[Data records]
====

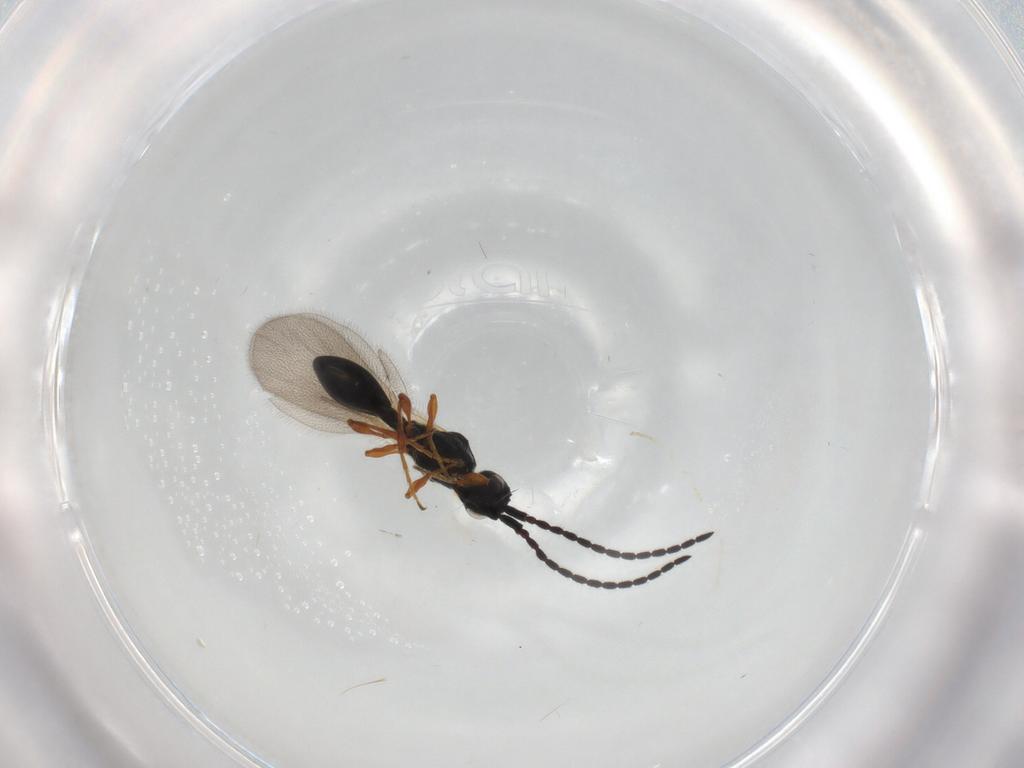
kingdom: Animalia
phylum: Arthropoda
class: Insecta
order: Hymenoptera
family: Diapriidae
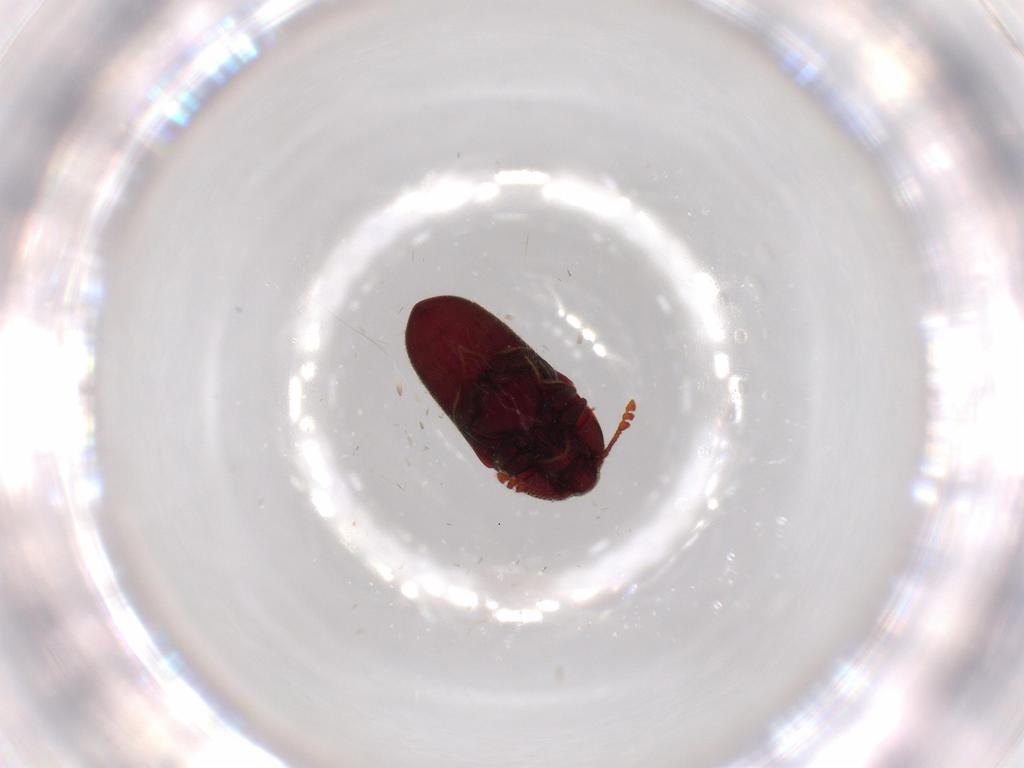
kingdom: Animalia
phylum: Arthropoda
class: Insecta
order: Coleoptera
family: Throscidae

====

# Written instruction
Return every line of the records above word for word, omitting the pictures.

# Reply
kingdom: Animalia
phylum: Arthropoda
class: Insecta
order: Hymenoptera
family: Diapriidae
kingdom: Animalia
phylum: Arthropoda
class: Insecta
order: Coleoptera
family: Throscidae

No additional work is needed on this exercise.